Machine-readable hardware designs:

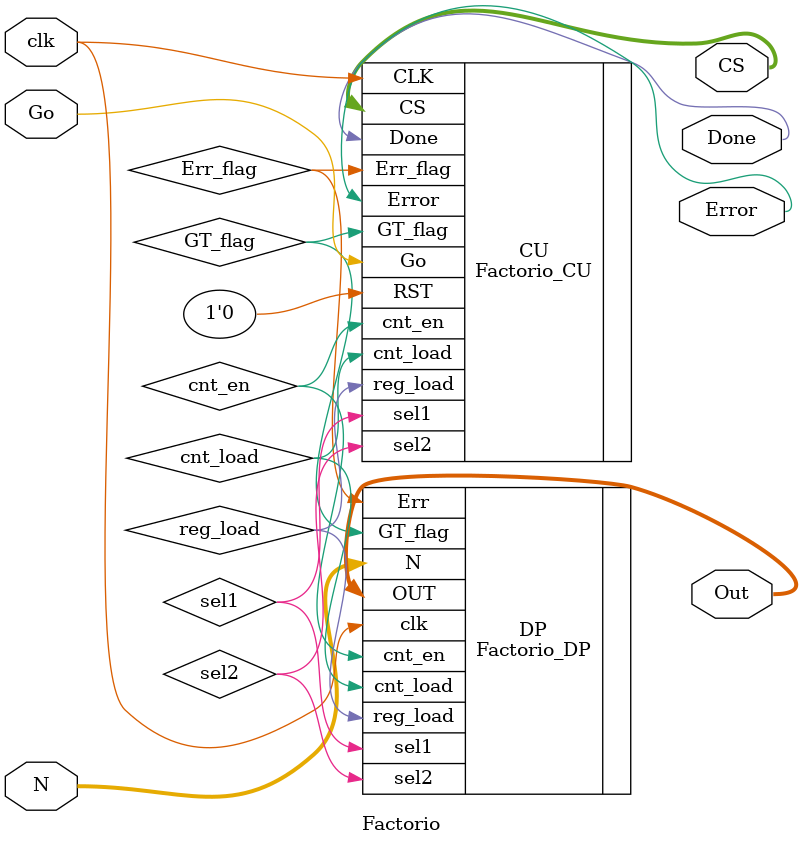
<source format=v>

`timescale 1ns / 1ps
module Factorio(
input  Go,clk,
input  [3:0] N,
output [31:0] Out,
output Done,Error,
output [2:0] CS);
wire sel1, sel2, reg_load, cnt_load, cnt_en, GT_flag;
wire Err_flag;
Factorio_DP DP(.N(N),.OUT(Out), .clk(clk), 
              .sel1(sel1), .sel2(sel2), 
              .reg_load(reg_load), 
              .cnt_load(cnt_load), .cnt_en(cnt_en),
              .GT_flag(GT_flag),.Err(Err_flag));
Factorio_CU CU(.Go(Go),.Err_flag(Err_flag), .GT_flag(GT_flag), .CLK(clk), .RST(1'b0),
              .sel1(sel1), .sel2(sel2), 
              .reg_load(reg_load), 
              .cnt_load(cnt_load), .cnt_en(cnt_en),
              .Done(Done),.Error(Error),.CS(CS) );
endmodule


</source>
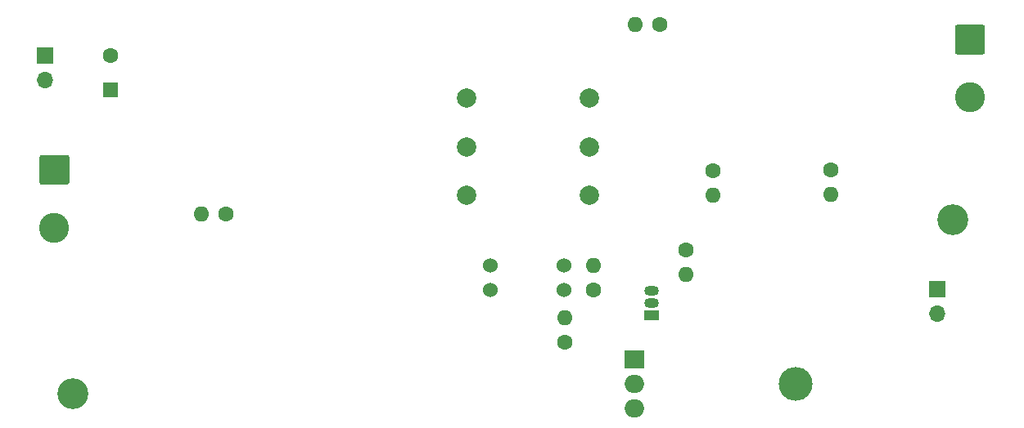
<source format=gbr>
%TF.GenerationSoftware,KiCad,Pcbnew,5.1.9-73d0e3b20d~88~ubuntu20.04.1*%
%TF.CreationDate,2021-03-11T22:15:51-06:00*%
%TF.ProjectId,iso,69736f2e-6b69-4636-9164-5f7063625858,rev?*%
%TF.SameCoordinates,Original*%
%TF.FileFunction,Soldermask,Bot*%
%TF.FilePolarity,Negative*%
%FSLAX46Y46*%
G04 Gerber Fmt 4.6, Leading zero omitted, Abs format (unit mm)*
G04 Created by KiCad (PCBNEW 5.1.9-73d0e3b20d~88~ubuntu20.04.1) date 2021-03-11 22:15:51*
%MOMM*%
%LPD*%
G01*
G04 APERTURE LIST*
%ADD10C,3.200000*%
%ADD11C,2.000000*%
%ADD12O,1.600000X1.600000*%
%ADD13C,1.600000*%
%ADD14O,2.000000X1.905000*%
%ADD15R,2.000000X1.905000*%
%ADD16O,3.500000X3.500000*%
%ADD17R,1.500000X1.050000*%
%ADD18O,1.500000X1.050000*%
%ADD19C,1.524000*%
%ADD20O,1.700000X1.700000*%
%ADD21R,1.700000X1.700000*%
%ADD22C,3.100000*%
%ADD23R,1.600000X1.600000*%
G04 APERTURE END LIST*
D10*
%TO.C,REF\u002A\u002A*%
X271890000Y-104605000D03*
%TD*%
%TO.C,REF\u002A\u002A*%
X180890000Y-122605000D03*
%TD*%
D11*
%TO.C,T1*%
X234340000Y-102005000D03*
X234340000Y-97005000D03*
X234340000Y-92005000D03*
X221640000Y-102005000D03*
X221640000Y-92005000D03*
X221640000Y-97005000D03*
%TD*%
D12*
%TO.C,R12*%
X247090000Y-102045000D03*
D13*
X247090000Y-99505000D03*
%TD*%
D12*
%TO.C,R11*%
X239050000Y-84305000D03*
D13*
X241590000Y-84305000D03*
%TD*%
D14*
%TO.C,U5*%
X238965000Y-124160000D03*
X238965000Y-121620000D03*
D15*
X238965000Y-119080000D03*
D16*
X255625000Y-121620000D03*
%TD*%
D17*
%TO.C,U3*%
X240740000Y-114505000D03*
D18*
X240740000Y-111965000D03*
X240740000Y-113235000D03*
%TD*%
D19*
%TO.C,U2*%
X224105000Y-111900000D03*
X224105000Y-109360000D03*
X231725000Y-109360000D03*
X231725000Y-111900000D03*
%TD*%
D13*
%TO.C,R18*%
X259290000Y-99405000D03*
D12*
X259290000Y-101945000D03*
%TD*%
%TO.C,R15*%
X244290000Y-110245000D03*
D13*
X244290000Y-107705000D03*
%TD*%
D12*
%TO.C,R14*%
X234715000Y-109290000D03*
D13*
X234715000Y-111830000D03*
%TD*%
D12*
%TO.C,R13*%
X231765000Y-114740000D03*
D13*
X231765000Y-117280000D03*
%TD*%
D12*
%TO.C,R3*%
X194200000Y-104005000D03*
D13*
X196740000Y-104005000D03*
%TD*%
D20*
%TO.C,J4*%
X270290000Y-114345000D03*
D21*
X270290000Y-111805000D03*
%TD*%
D22*
%TO.C,J3*%
X273690000Y-91905000D03*
G36*
G01*
X272389999Y-84355000D02*
X274990001Y-84355000D01*
G75*
G02*
X275240000Y-84604999I0J-249999D01*
G01*
X275240000Y-87205001D01*
G75*
G02*
X274990001Y-87455000I-249999J0D01*
G01*
X272389999Y-87455000D01*
G75*
G02*
X272140000Y-87205001I0J249999D01*
G01*
X272140000Y-84604999D01*
G75*
G02*
X272389999Y-84355000I249999J0D01*
G01*
G37*
%TD*%
D20*
%TO.C,J2*%
X177990000Y-90145000D03*
D21*
X177990000Y-87605000D03*
%TD*%
D22*
%TO.C,J1*%
X178990000Y-105405000D03*
G36*
G01*
X177689999Y-97855000D02*
X180290001Y-97855000D01*
G75*
G02*
X180540000Y-98104999I0J-249999D01*
G01*
X180540000Y-100705001D01*
G75*
G02*
X180290001Y-100955000I-249999J0D01*
G01*
X177689999Y-100955000D01*
G75*
G02*
X177440000Y-100705001I0J249999D01*
G01*
X177440000Y-98104999D01*
G75*
G02*
X177689999Y-97855000I249999J0D01*
G01*
G37*
%TD*%
D13*
%TO.C,C2*%
X184790000Y-87605000D03*
D23*
X184790000Y-91105000D03*
%TD*%
M02*

</source>
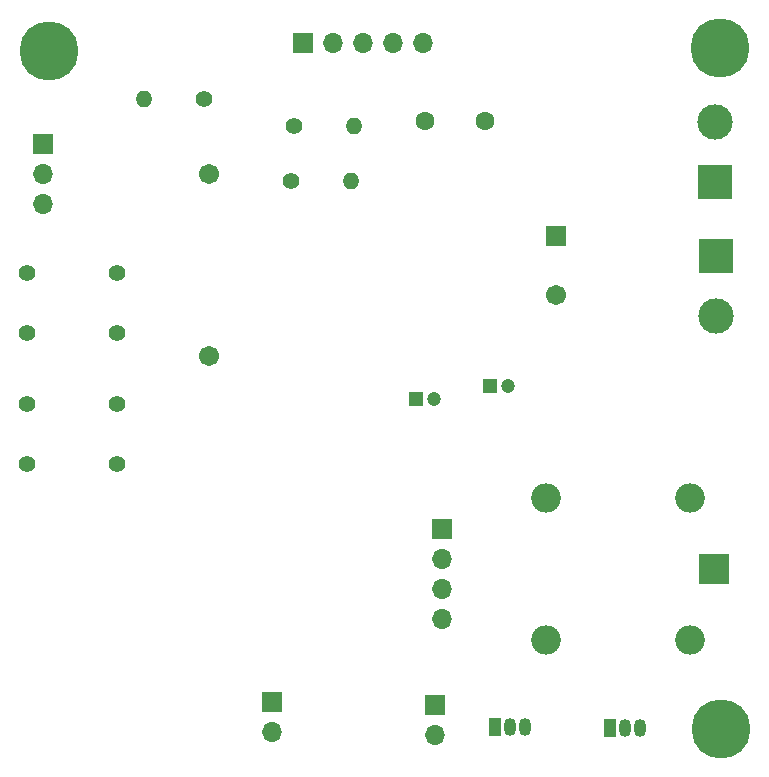
<source format=gbr>
%TF.GenerationSoftware,KiCad,Pcbnew,7.0.7*%
%TF.CreationDate,2025-10-27T22:40:16+01:00*%
%TF.ProjectId,pcb1,70636231-2e6b-4696-9361-645f70636258,rev?*%
%TF.SameCoordinates,Original*%
%TF.FileFunction,Soldermask,Bot*%
%TF.FilePolarity,Negative*%
%FSLAX46Y46*%
G04 Gerber Fmt 4.6, Leading zero omitted, Abs format (unit mm)*
G04 Created by KiCad (PCBNEW 7.0.7) date 2025-10-27 22:40:16*
%MOMM*%
%LPD*%
G01*
G04 APERTURE LIST*
G04 Aperture macros list*
%AMRoundRect*
0 Rectangle with rounded corners*
0 $1 Rounding radius*
0 $2 $3 $4 $5 $6 $7 $8 $9 X,Y pos of 4 corners*
0 Add a 4 corners polygon primitive as box body*
4,1,4,$2,$3,$4,$5,$6,$7,$8,$9,$2,$3,0*
0 Add four circle primitives for the rounded corners*
1,1,$1+$1,$2,$3*
1,1,$1+$1,$4,$5*
1,1,$1+$1,$6,$7*
1,1,$1+$1,$8,$9*
0 Add four rect primitives between the rounded corners*
20,1,$1+$1,$2,$3,$4,$5,0*
20,1,$1+$1,$4,$5,$6,$7,0*
20,1,$1+$1,$6,$7,$8,$9,0*
20,1,$1+$1,$8,$9,$2,$3,0*%
G04 Aperture macros list end*
%ADD10R,1.700000X1.700000*%
%ADD11O,1.700000X1.700000*%
%ADD12C,5.000000*%
%ADD13R,1.050000X1.500000*%
%ADD14O,1.050000X1.500000*%
%ADD15C,1.400000*%
%ADD16O,1.400000X1.400000*%
%ADD17C,1.397000*%
%ADD18R,1.200000X1.200000*%
%ADD19C,1.200000*%
%ADD20R,3.000000X3.000000*%
%ADD21C,3.000000*%
%ADD22C,1.600000*%
%ADD23R,2.500000X2.500000*%
%ADD24O,2.500000X2.500000*%
%ADD25RoundRect,0.102000X0.754000X0.754000X-0.754000X0.754000X-0.754000X-0.754000X0.754000X-0.754000X0*%
%ADD26C,1.712000*%
G04 APERTURE END LIST*
D10*
%TO.C,Rele*%
X178760000Y-96610000D03*
D11*
X178760000Y-99150000D03*
X178760000Y-101690000D03*
%TD*%
D12*
%TO.C,REF3*%
X179240000Y-88760000D03*
%TD*%
D13*
%TO.C,Q2*%
X217000000Y-146020000D03*
D14*
X218270000Y-146020000D03*
X219540000Y-146020000D03*
%TD*%
D15*
%TO.C,R4*%
X192320000Y-92850000D03*
D16*
X187240000Y-92850000D03*
%TD*%
D17*
%TO.C,Reset*%
X177330000Y-118660000D03*
X184950000Y-118660000D03*
X177330000Y-123740000D03*
X184950000Y-123740000D03*
%TD*%
D15*
%TO.C,R3*%
X199760000Y-99730000D03*
D16*
X204840000Y-99730000D03*
%TD*%
D12*
%TO.C,REF3*%
X236000000Y-88510000D03*
%TD*%
D17*
%TO.C,Boot*%
X177360000Y-107530000D03*
X184980000Y-107530000D03*
X177360000Y-112610000D03*
X184980000Y-112610000D03*
%TD*%
D12*
%TO.C,REF3*%
X236130000Y-146150000D03*
%TD*%
D10*
%TO.C,LedPrueba*%
X211950000Y-144125000D03*
D11*
X211950000Y-146665000D03*
%TD*%
D18*
%TO.C,C1*%
X216580000Y-117120000D03*
D19*
X218080000Y-117120000D03*
%TD*%
D20*
%TO.C,Alimentacion220V*%
X235580000Y-99880000D03*
D21*
X235580000Y-94800000D03*
%TD*%
D15*
%TO.C,R2*%
X199940000Y-95070000D03*
D16*
X205020000Y-95070000D03*
%TD*%
D13*
%TO.C,Q1*%
X226730000Y-146040000D03*
D14*
X228000000Y-146040000D03*
X229270000Y-146040000D03*
%TD*%
D18*
%TO.C,C2*%
X210300000Y-118190000D03*
D19*
X211800000Y-118190000D03*
%TD*%
D10*
%TO.C,Uart*%
X212500000Y-129190000D03*
D11*
X212500000Y-131730000D03*
X212500000Y-134270000D03*
X212500000Y-136810000D03*
%TD*%
D20*
%TO.C,Entrada*%
X235740000Y-106130000D03*
D21*
X235740000Y-111210000D03*
%TD*%
D10*
%TO.C,Sensor*%
X198130000Y-143865000D03*
D11*
X198130000Y-146405000D03*
%TD*%
D22*
%TO.C,R1*%
X211065000Y-94710000D03*
X216145000Y-94710000D03*
%TD*%
D23*
%TO.C,Rele2*%
X235507500Y-132630000D03*
D24*
X233507500Y-126630000D03*
X221307500Y-126630000D03*
X221307500Y-138630000D03*
X233507500Y-138630000D03*
%TD*%
D10*
%TO.C,SensorAPDS9960*%
X200740000Y-88080000D03*
D11*
X203280000Y-88080000D03*
X205820000Y-88080000D03*
X208360000Y-88080000D03*
X210900000Y-88080000D03*
%TD*%
D25*
%TO.C,PS1*%
X222192400Y-104400000D03*
D26*
X222192400Y-109400000D03*
X192792400Y-99200000D03*
X192792400Y-114600000D03*
%TD*%
M02*

</source>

▶ Problem description
Exact copies of the line with "X205020000Y-95070000D03*" and of every later line in the entries make up the whole answer.

▶ Written response
X205020000Y-95070000D03*
%TD*%
D13*
%TO.C,Q1*%
X226730000Y-146040000D03*
D14*
X228000000Y-146040000D03*
X229270000Y-146040000D03*
%TD*%
D18*
%TO.C,C2*%
X210300000Y-118190000D03*
D19*
X211800000Y-118190000D03*
%TD*%
D10*
%TO.C,Uart*%
X212500000Y-129190000D03*
D11*
X212500000Y-131730000D03*
X212500000Y-134270000D03*
X212500000Y-136810000D03*
%TD*%
D20*
%TO.C,Entrada*%
X235740000Y-106130000D03*
D21*
X235740000Y-111210000D03*
%TD*%
D10*
%TO.C,Sensor*%
X198130000Y-143865000D03*
D11*
X198130000Y-146405000D03*
%TD*%
D22*
%TO.C,R1*%
X211065000Y-94710000D03*
X216145000Y-94710000D03*
%TD*%
D23*
%TO.C,Rele2*%
X235507500Y-132630000D03*
D24*
X233507500Y-126630000D03*
X221307500Y-126630000D03*
X221307500Y-138630000D03*
X233507500Y-138630000D03*
%TD*%
D10*
%TO.C,SensorAPDS9960*%
X200740000Y-88080000D03*
D11*
X203280000Y-88080000D03*
X205820000Y-88080000D03*
X208360000Y-88080000D03*
X210900000Y-88080000D03*
%TD*%
D25*
%TO.C,PS1*%
X222192400Y-104400000D03*
D26*
X222192400Y-109400000D03*
X192792400Y-99200000D03*
X192792400Y-114600000D03*
%TD*%
M02*

</source>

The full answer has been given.